The Moon

Crescent Moon. Olympus digital camera, Meade 8" SCT with 25mm eyepiece.
George Moromisato
14 March 2004

Above: Earthshine illuminates the dark side of the moon. This is a composite of two images: a 1/60th second exposure of the crescent moon and a 1 second exposure that captures the night-side of the moon lit by earth light. Both images were taken on February 23rd using an Olympus D-40 digital camera and a Meade 8" SCT with a 25mm eyepiece.

Below: Mare Nectaris on February 25th. Stacked image composed of four 1/8th second exposures. Olympus digital camera, Meade 8" SCT with 9.5mm eyepiece.

I take the moon for granted sometimes. I spend hours trying to take a picture of Mars or Saturn and end up with nothing more than a blurry disk a few hundred pixels across. My 4 megapixel camera ends up using 3.9 million pixels to record the color of deep black space. It's almost enough to make me give up astrophotography and take up a more rewarding hobby—maybe building perpetual motion machines would be less frustrating. But then I remember: The moon!

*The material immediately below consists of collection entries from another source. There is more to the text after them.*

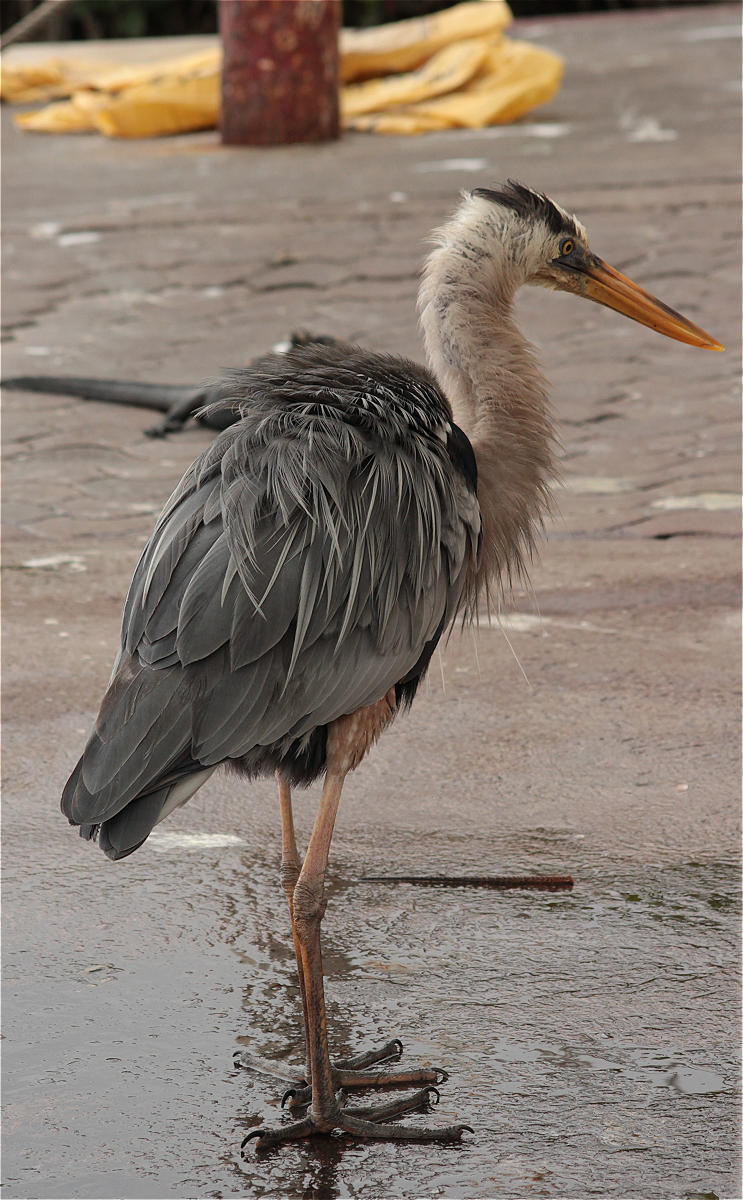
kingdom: Animalia
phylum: Chordata
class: Aves
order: Pelecaniformes
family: Ardeidae
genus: Ardea
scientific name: Ardea herodias
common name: Great blue heron
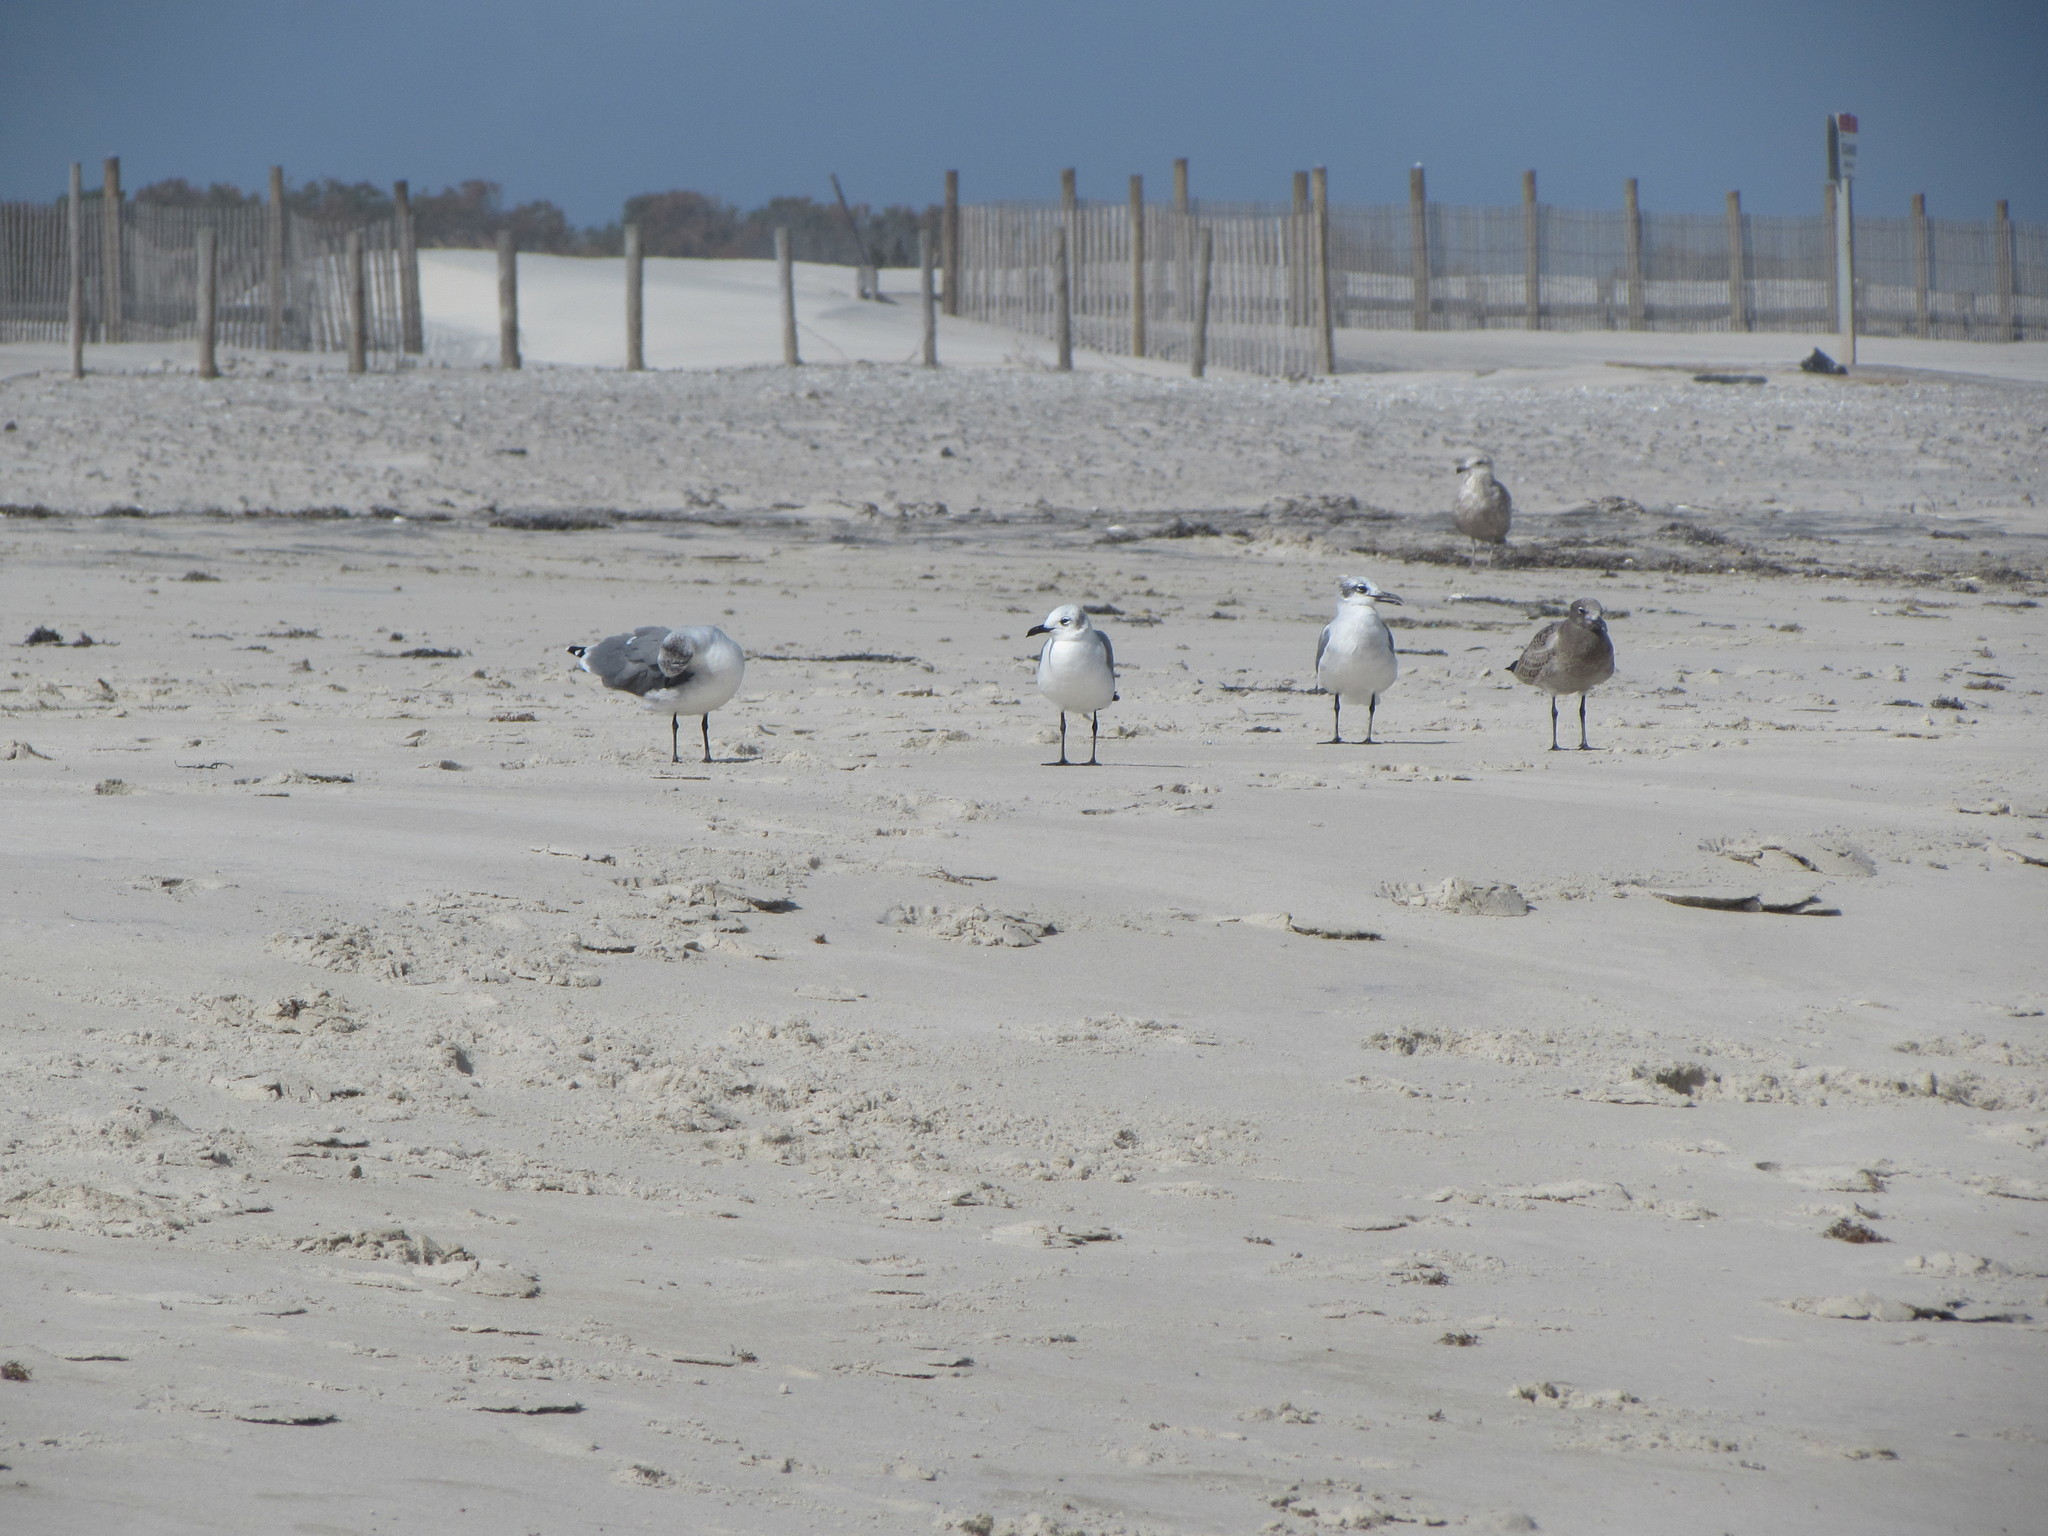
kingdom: Animalia
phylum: Chordata
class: Aves
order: Charadriiformes
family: Laridae
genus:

Only a quarter million miles away, the moon is so close that you can see surface features with the naked eye. With my 8" SCT and a 25mm eyepiece the moon fills the entire field of view and most of my 4 million pixels are recording lunar surface details. It's so easy to take a picture of the moon through a telescope that you can often do it by just holding the camera up to the eyepiece. Try that with Mars and you'll get black frame with a reddish smudge.

In fact, the moon is such an amazing astrophotography target that there is only one reason why I take it for granted: It's nothing but boring craters! Why couldn't the Earth be orbited by an object like Mars? I would give anything to get within a quarter million miles of Mars. A rusty red surface scarred by channels, extinct volcanoes twice as high as Everest, and polar caps waxing and waning with the seasons—there's nothing boring about Mars.

Still, I guess there is something to be said for the barren beauty of the moon. And I suppose it could be a lot worse. When the Voyager probe reached Saturn, the one thing that scientists on Earth were most eager to see was a picture of Titan, Saturn's largest moon, which appears as a bright dot from Earth, even through the best telescopes. Unfortunately, it turns out that Titan is covered in a thick reddish haze and when Voyager finally took that long-awaited picture (from a quarter million miles away) all that the scientists got was a featureless, reddish disk a few hundred pixels across. Not even a single crater was visible.

Mare Nectaris. Olympus digital camera, Meade 8" SCT with 9.5mm eyepiece.